“ Agape Love is All You Need” – Fr. Bob’s Homily for Sunday, May 10, 2021

The apostle John, of all the apostles, seems to have lived until a ripe old age.

Tradition records that all the others were martyred in some way, but John is said to have survived even being put in a vat of boiling oil, according to the legend. Whether that story is true or not, it does appear that John outlived all the other apostles. He had his own community and one day, so the story goes, one of his young disciples came up to him and said, “Good master, do you mind if I ask you a question?“ And John said to him, “Not at all, my son, go ahead.” “Well,“ said the young man, “why do you always, in your talks and all your writings, keep speaking about Love? Love, love, love – why don’t you talk about something else for a change?” 

And St John looked at him and said, “Because, my son, there is nothing else – only love, love, love.”

The story comes to mind as I look at our second reading and gospel today and count up the number of times the word “love” is mentioned. Anyone want to have a guess? In fact, it is eighteen. Eighteen times in those two short passages. No wonder St John is known as the “Apostle of Love.” It is not that he couldn’t think of anything else to talk about. It’s just that, whatever his chosen subject, it would always turn round to a talk about love. If he was asked, for instance, by his community to talk about God, he would begin saying that,

God is Love.”

1 John 4:8

If they said: “Talk to us about the commandments,” he would respond:

”Jesus said: ‘This is my commandment- that you love one another as I have loved you.’“ 

John 15:12

And if they said, “Well, what about the world?”, John would begin with,

“It was because God so loved the world that he gave his only Son, so that everyone who believes him may not perish but may have eternal life.” 

John 3:16

You see, whatever the starting point, John would always find a way of turning it round to talking about his great subject: love, love, love.

It seems to me that John had found the way to fulfil Jesus’s words in our gospel today: to “abide in my love.” To abide means to stay, to remain, it is a continuous dwelling in. It is not an on-one-minute, off-the-next, kind of thing. John was continuously saturated in the love of God, the way a sponge shoved down in a bowl of water and held down and lifted out is saturated, such that water is pouring out of it. Those who abide in the love of Jesus ooze Jesus. If you squeeze an orange, what comes out of it? Pure orange juice. If you squeeze a lover of Jesus, what should come out of them? Jesus, pure Jesus. It is, or should be, the natural consequence of being a Christian – a Christ-ian – being full of Jesus. St Paul describes this condition very well when he says in Galatians:

I have been crucified with Christ. It is no longer I who live, but Christ who lives in me. And the human life I now live,I live by faith in the Son of God, who loved me and gave himself on the cross for my sake.“ 

Galatians 2:20-21

Here St Paul is echoing what St John says in our second reading: ”God loved us and sent his Son to be the atoning sacrifice for our sins.”

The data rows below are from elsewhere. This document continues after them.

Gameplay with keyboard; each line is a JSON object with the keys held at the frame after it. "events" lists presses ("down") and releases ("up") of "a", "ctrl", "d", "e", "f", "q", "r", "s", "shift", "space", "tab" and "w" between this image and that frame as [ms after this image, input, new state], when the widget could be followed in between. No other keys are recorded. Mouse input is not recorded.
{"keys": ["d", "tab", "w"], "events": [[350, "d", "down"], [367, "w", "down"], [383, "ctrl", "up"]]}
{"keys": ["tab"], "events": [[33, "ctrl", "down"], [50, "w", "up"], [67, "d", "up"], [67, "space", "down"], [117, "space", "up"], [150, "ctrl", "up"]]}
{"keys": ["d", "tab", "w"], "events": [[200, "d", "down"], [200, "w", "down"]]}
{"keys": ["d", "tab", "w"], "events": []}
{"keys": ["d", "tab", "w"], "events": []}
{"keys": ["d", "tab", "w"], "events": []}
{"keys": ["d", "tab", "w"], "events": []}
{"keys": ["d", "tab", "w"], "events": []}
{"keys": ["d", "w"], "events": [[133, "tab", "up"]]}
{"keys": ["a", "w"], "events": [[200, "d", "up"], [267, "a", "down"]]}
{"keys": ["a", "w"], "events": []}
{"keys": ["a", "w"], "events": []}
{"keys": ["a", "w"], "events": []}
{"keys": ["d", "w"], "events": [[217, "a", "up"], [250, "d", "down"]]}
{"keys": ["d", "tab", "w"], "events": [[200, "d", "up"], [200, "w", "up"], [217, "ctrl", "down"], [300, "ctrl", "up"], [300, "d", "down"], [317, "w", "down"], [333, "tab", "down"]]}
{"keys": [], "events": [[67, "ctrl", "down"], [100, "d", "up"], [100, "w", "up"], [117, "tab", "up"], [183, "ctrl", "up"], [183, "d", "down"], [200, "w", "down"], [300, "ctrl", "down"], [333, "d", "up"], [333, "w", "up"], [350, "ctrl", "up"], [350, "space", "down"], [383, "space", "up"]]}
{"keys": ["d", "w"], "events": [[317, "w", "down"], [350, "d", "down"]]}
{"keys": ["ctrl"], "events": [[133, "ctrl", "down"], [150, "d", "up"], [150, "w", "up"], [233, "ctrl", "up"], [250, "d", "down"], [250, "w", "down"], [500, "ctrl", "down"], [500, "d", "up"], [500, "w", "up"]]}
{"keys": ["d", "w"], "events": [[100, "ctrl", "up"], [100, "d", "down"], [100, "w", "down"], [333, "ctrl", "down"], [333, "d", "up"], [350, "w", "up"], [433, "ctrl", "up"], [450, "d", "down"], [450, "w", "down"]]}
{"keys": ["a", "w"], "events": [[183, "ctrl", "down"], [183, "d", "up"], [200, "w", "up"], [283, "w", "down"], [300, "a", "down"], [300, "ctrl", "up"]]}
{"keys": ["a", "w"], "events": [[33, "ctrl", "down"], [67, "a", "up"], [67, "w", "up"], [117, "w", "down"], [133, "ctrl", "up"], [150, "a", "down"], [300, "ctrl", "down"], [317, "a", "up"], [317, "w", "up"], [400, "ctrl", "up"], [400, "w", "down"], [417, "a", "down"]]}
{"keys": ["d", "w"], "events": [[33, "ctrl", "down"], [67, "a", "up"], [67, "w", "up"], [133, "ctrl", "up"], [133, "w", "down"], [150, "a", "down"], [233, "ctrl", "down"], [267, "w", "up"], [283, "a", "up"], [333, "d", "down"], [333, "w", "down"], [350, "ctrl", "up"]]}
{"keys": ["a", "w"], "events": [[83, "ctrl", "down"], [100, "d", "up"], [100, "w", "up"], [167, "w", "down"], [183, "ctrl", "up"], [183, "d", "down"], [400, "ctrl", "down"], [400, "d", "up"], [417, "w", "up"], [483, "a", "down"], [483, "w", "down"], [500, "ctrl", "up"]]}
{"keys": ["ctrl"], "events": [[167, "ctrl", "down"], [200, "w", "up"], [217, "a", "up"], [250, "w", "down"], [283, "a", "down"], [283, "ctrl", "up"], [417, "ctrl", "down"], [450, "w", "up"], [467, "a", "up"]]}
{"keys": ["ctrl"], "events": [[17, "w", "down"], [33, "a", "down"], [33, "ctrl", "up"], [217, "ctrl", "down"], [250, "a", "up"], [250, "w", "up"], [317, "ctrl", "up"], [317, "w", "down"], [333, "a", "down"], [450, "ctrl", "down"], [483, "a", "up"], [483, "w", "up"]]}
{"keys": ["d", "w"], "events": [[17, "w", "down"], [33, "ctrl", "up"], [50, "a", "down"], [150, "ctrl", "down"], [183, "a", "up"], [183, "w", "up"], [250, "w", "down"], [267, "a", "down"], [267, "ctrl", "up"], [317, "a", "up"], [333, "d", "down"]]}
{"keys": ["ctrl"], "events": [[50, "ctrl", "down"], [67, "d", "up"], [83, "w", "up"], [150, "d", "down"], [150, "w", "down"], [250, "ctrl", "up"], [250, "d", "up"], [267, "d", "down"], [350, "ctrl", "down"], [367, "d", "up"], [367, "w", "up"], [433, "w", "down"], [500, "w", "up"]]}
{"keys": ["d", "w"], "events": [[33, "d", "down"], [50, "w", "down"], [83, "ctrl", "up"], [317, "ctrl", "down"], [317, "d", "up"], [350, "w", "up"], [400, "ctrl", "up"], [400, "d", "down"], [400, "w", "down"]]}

Understand, brothers and sisters, that when we are talking about Love, in the way John speaks of it, we are speaking of a special kind of love. The ancient Greeks divided love into three main kinds: eros (romantic love), philos (the love between good friends), and agape (which is unconditional, undying, totally self-less and self-giving love). It is this last word, agape love, which St John is referring to in all the 18 times he mentions the word “love” in our second reading and gospel. Eros love is wonderful and lights the spark between two people that, hopefully, propels them to marriage. But it is just the spark and must mature into  the other forms of love if it is to sustain. Philos love is warm and affectionate, and long-lasting, but sometimes even good friends can fall out with each other and the relationship fractures. But agape love is forever, and nothing can ever change it, even when it is offered and rejected.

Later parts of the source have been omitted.